Kindergarten girl, age 5, in need of a new winter coat and winter boots.
Sixth-grade boy in need of jeans and tennis shoes.
Fourth-grade girl, age 10, with special needs in need of shirts, pants, a coat, underwear, and socks.
These are just a few of the many students who have been assisted in the Butte and Anaconda communities through an anonymous electronic referral program known as My Student in Need.
For almost six years, My Student in Need, a Great Falls-based nonprofit, has ensured students in 161 schools across the state have access to clothing, food, and other supplies.
Here’s how it works: A teacher or administrator at a participating school notices one of their students is in need of something, such as winter clothing, a backpack, or school supplies. The teacher goes to My Student in Need's website, clicks the “Request a Need” submission link, answers a list of questions about the student and what they need without identifying them, and submits their request. The nonprofit then notifies anonymous donors, who help get the student what they need.

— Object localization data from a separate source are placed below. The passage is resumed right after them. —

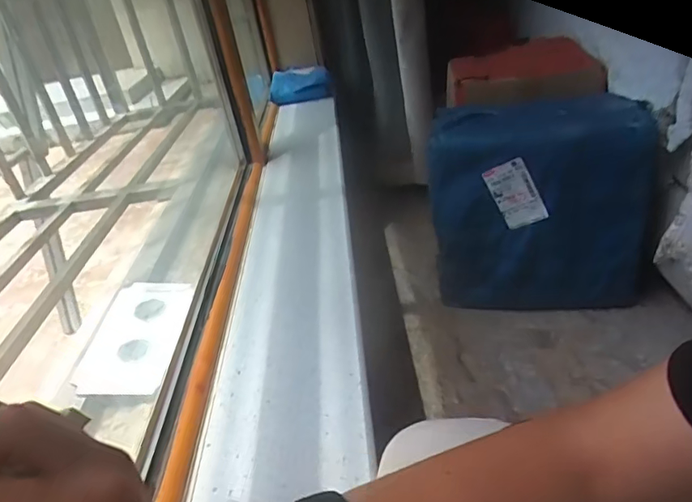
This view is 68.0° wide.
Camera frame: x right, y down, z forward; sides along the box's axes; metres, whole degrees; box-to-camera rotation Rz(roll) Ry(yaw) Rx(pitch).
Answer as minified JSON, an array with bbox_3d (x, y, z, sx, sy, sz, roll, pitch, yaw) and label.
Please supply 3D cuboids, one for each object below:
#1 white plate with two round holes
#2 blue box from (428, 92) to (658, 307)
[{"bbox_3d":[-0.242,0.095,0.600,0.094,0.005,0.185,2,34,-2],"label":"white plate with two round holes"},{"bbox_3d":[0.372,-0.077,1.019,0.376,0.401,0.175,-5,32,9],"label":"blue box"}]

“The program is free and open to any school that wants to use it,” said Dave Snuggs, founder and executive director of My Student in Need.
The program has its roots in a similar online referral program that Snuggs started in 2012. That program, My Neighbor in Need, helps community members through item donations or volunteer chore work and requires participants to fill a need before submitting a second help request.
About a year later, in 2013, one of Snugg's friends, who happened to be a principal at a school with a lot of low-income students, said they would love to find a way to help more of their kids.
The group discussed helping these students through Snuggs’s My Neighbor in Need program, but they decided that wouldn’t work because the needs would have to be vetted by the students.
“Then someone said, ‘If you need to prove the need is real, why not do it through the teachers?’” Snuggs recalled. “I remember saying, ‘That just might work.’”
Now in his sixth year running My Student in Need, Snuggs says the groups has helped fill nearly 12,000 requests — 3,000 of which came this year alone.
During the first year of the program, Snuggs said people would sometimes show up to the school with the requested items, resulting in multiple donations of the same item.
Now, however, teachers typically help their students pick out what they need in stores or online after receiving a gift card donation.
“If students get to pick out their own items, they’ll hold onto them longer,” Snuggs said.
Dana Freshly, counselor at West Elementary in Great Falls, has been submitting requests since the program started. She said before My Student in Need, teachers and staff used to buy items for students if they needed them.
“It’s a good benefit to students and schools who utilize it, and the program allows the community to get help to students who may not otherwise receive it,” Freshly said.
At Freshly’s school, needs come and go.
And administrators for Butte and Anaconda said the same is true at their schools. But over the past year, they haven’t used the program as much as they had in the past.
Jim O’Neill said he’s used the program for Butte students maybe two or three times after he learned about it at a presentation a few years ago.
“I think it’s a good program, but it’s definitely under-utilized in Butte,” O’Neill said.
However, O’Neill said some Butte teachers have relied heavily on the program over the years. One of those teachers is Louisa Tierney, the specialized programs coordinator at East Middle School.
Tierney said she’s submitted about a dozen requests over the past four years, and every one was filled in less than 48 hours.
“It’s important people understand that this program doesn’t give handouts, it gives hand-ups,” Tierney said. “I’ve referred many of my teacher friends, and they’ve all been just as successful.”
Mary Wood, junior high counselor at Anaconda Junior/Senior High School, said she used the program to help students when she worked at Fred Moodry Intermediate. Other Anaconda elementary teachers have utilized it too, but at the high school, teachers aren’t as familiar with the program.
“I think it’s a really positive thing," Wood said. "The students I worked with were tickled."
Over the years, Snuggs said Butte and Anaconda have made up about 20 percent of the needs the program receives. This year, they haven’t received as many requests from the area, but Snuggs said that may be because the weather hasn’t gotten as cold as it's likely to get.
In any case, Snuggs is willing to work with whatever schools want to be a part of the My Student in Need program, because he knows it makes a difference.
“Students might be going through a tough time. When they receive a donation, they feel like someone cares, like they are worthy,” Snuggs said. “Random acts of kindness go a long way in this world.”